→ **ASSIGNED TASK**
What lines in the data hold the string "закон"? Show them.

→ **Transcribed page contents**

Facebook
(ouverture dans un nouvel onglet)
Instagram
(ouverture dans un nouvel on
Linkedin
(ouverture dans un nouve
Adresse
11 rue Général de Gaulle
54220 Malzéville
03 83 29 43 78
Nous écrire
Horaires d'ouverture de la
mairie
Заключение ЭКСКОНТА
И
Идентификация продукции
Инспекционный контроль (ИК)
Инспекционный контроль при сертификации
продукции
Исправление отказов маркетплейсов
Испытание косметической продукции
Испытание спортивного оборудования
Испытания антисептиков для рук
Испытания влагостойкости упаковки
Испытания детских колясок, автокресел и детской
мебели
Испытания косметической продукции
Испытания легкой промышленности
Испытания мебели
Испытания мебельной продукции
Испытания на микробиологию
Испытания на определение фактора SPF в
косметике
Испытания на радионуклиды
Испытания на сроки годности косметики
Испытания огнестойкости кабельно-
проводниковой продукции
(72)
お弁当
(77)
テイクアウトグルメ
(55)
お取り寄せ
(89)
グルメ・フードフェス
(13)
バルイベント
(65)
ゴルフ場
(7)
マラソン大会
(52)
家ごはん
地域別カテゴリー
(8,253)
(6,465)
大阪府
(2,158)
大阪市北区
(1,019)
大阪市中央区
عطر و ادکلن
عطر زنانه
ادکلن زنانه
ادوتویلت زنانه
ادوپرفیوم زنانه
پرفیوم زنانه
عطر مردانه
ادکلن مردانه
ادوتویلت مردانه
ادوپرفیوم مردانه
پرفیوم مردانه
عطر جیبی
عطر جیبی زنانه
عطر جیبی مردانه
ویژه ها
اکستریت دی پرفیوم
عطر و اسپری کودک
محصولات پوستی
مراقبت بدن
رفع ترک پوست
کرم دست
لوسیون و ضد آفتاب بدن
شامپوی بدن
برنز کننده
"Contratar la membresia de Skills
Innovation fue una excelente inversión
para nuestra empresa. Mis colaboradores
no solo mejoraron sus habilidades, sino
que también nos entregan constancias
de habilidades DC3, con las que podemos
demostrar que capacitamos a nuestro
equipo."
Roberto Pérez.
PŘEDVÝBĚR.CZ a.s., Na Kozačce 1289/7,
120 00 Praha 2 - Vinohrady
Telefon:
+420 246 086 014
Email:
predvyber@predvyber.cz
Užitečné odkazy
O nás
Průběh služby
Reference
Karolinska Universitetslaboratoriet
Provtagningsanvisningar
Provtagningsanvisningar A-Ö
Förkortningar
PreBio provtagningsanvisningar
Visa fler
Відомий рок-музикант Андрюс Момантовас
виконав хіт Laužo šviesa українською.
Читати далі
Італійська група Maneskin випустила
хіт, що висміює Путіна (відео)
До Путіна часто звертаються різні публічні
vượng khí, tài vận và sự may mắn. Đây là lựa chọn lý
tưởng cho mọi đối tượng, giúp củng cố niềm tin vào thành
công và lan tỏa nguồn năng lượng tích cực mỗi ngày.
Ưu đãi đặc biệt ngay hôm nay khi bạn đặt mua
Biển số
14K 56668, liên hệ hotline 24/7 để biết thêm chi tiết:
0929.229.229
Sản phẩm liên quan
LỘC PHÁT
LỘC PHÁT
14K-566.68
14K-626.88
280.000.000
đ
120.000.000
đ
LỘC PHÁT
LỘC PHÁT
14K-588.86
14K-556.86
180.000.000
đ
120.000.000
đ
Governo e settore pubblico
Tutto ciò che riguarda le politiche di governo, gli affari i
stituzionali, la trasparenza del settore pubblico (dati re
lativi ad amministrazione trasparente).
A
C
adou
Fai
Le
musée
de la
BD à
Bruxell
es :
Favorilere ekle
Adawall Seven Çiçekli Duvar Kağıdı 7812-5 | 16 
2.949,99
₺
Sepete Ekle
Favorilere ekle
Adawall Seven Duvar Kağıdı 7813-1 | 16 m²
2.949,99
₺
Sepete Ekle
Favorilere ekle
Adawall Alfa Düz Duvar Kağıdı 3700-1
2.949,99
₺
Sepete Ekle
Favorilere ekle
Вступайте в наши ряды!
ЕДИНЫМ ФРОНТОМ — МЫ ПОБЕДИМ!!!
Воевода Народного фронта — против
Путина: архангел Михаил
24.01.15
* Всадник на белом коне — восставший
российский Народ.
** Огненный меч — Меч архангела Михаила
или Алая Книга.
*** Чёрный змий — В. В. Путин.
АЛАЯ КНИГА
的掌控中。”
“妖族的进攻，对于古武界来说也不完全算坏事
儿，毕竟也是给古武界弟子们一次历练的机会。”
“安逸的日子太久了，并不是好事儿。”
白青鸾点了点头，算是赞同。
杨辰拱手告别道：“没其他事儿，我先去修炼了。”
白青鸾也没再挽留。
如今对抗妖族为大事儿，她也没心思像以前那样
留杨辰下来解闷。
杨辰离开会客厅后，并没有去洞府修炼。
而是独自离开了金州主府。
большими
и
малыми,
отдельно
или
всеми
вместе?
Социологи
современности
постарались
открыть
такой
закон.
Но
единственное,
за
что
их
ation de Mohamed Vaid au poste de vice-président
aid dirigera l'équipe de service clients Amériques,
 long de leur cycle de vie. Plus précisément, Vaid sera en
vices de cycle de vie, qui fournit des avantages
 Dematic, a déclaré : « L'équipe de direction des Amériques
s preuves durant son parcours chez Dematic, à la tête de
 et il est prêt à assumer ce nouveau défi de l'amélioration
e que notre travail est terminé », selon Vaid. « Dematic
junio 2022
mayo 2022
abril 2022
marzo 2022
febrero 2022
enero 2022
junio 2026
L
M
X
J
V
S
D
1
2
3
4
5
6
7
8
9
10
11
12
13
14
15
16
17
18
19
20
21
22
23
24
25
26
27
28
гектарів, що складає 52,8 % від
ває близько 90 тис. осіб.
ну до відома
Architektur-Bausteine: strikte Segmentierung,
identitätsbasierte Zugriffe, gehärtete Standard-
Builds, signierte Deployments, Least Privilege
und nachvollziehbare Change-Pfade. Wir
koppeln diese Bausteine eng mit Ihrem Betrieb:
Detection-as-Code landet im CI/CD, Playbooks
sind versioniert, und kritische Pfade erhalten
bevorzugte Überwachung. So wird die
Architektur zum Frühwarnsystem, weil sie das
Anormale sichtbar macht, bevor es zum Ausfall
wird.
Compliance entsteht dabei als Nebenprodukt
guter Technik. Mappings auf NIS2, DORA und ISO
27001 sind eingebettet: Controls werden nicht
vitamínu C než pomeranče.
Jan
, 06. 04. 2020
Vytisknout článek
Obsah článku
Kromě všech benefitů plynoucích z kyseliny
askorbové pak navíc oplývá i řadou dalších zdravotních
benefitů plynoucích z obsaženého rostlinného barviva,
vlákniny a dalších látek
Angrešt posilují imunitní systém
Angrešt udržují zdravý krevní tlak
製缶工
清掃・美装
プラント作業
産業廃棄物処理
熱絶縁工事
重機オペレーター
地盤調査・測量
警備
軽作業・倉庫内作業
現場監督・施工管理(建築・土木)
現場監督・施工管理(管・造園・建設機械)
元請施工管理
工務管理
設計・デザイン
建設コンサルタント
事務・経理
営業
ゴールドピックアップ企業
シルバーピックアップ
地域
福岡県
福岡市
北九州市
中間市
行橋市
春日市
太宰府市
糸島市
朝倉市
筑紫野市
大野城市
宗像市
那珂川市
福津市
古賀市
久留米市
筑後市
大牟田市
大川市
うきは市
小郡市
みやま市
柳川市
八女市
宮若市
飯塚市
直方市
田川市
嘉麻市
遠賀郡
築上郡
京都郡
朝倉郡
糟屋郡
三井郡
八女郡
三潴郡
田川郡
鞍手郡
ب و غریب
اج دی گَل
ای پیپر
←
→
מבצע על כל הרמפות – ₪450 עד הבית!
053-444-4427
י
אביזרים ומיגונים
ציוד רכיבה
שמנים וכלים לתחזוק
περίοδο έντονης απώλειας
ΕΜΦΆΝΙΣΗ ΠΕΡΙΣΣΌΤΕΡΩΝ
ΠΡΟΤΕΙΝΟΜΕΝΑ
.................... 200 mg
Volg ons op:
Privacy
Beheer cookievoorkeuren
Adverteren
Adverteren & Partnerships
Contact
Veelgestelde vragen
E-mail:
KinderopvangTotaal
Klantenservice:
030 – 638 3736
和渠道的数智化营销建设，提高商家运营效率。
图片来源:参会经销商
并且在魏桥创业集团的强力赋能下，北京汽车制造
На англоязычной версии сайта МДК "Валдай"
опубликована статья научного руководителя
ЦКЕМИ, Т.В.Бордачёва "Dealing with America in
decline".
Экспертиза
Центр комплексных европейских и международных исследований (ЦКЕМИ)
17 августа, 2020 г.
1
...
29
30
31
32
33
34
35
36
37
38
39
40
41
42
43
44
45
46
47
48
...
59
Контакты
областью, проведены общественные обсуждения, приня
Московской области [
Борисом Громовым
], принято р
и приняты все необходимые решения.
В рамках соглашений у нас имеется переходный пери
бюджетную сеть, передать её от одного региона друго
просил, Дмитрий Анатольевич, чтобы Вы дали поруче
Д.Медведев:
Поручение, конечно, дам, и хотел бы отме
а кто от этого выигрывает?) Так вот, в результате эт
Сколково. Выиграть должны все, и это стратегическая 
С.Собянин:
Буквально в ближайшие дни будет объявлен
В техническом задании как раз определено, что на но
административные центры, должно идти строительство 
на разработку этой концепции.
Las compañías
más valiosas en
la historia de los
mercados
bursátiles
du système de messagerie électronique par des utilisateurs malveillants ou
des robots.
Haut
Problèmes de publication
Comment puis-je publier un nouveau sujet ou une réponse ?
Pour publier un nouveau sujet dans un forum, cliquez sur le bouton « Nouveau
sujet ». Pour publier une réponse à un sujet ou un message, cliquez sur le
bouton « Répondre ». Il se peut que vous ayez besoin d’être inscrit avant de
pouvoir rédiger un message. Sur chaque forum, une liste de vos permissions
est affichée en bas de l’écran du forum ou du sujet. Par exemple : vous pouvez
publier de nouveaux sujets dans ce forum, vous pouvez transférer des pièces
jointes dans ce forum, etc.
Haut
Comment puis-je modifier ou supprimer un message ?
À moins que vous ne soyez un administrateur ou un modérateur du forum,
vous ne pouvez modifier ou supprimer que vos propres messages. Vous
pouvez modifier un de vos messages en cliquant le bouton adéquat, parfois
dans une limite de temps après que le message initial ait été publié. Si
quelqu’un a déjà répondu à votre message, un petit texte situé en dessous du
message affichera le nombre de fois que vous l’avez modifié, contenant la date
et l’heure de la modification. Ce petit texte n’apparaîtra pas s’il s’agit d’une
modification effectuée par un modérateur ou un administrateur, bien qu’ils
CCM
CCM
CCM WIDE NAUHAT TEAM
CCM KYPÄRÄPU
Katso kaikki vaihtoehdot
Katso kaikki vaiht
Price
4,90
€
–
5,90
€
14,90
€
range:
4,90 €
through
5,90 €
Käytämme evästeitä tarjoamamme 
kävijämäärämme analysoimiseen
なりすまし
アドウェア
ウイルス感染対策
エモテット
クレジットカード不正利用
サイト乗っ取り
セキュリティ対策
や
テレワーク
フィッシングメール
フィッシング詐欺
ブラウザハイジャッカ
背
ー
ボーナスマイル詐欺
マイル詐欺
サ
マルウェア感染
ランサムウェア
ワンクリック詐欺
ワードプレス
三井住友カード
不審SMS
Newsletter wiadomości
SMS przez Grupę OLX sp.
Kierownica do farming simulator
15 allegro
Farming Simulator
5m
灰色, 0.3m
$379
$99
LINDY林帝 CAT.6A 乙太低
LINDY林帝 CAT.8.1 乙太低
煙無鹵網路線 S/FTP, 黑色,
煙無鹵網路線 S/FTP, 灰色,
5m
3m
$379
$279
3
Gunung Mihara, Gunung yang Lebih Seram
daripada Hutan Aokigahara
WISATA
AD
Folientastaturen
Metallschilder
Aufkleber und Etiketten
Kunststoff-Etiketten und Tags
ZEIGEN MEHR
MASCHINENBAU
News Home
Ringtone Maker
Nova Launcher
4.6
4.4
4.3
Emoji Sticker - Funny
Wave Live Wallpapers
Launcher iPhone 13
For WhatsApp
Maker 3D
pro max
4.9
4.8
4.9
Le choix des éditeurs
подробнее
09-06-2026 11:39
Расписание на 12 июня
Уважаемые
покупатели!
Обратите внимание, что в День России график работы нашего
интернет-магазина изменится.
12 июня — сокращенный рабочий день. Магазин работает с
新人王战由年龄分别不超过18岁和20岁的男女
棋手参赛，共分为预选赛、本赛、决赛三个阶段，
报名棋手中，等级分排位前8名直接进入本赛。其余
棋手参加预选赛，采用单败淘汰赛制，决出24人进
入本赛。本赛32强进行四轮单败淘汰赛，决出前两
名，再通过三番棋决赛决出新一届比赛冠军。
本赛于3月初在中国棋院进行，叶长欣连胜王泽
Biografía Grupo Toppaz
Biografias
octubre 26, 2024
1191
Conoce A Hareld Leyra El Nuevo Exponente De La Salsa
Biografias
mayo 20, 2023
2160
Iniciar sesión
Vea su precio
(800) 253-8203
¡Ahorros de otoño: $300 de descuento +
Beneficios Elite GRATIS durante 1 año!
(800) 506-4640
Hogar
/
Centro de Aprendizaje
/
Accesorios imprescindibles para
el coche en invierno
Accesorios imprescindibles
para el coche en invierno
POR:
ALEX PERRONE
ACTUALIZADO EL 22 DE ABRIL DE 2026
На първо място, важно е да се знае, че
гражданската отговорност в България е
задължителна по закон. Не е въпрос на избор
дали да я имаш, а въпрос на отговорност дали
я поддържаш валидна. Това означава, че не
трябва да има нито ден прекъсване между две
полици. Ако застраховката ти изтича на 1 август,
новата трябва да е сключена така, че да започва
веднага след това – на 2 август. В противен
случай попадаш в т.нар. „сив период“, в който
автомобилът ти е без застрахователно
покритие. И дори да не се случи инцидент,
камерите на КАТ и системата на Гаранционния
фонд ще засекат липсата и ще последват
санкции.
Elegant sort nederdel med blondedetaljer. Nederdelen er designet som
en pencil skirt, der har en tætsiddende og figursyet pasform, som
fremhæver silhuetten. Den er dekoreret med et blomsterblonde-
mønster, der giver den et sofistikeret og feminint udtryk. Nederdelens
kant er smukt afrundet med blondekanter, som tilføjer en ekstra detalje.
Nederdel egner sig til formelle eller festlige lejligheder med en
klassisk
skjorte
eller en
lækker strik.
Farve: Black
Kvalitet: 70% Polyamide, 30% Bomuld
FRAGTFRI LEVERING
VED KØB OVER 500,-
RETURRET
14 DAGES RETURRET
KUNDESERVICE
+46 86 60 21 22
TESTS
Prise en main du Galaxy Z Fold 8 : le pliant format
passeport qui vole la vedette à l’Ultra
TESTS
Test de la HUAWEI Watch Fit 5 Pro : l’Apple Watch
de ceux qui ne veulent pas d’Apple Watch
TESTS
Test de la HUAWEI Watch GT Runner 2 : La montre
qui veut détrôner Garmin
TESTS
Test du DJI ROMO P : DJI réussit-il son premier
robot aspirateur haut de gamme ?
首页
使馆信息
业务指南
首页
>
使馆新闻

→ **PROBLEM SOLUTION**
закон.
задължителна по закон. Не е въпрос на избор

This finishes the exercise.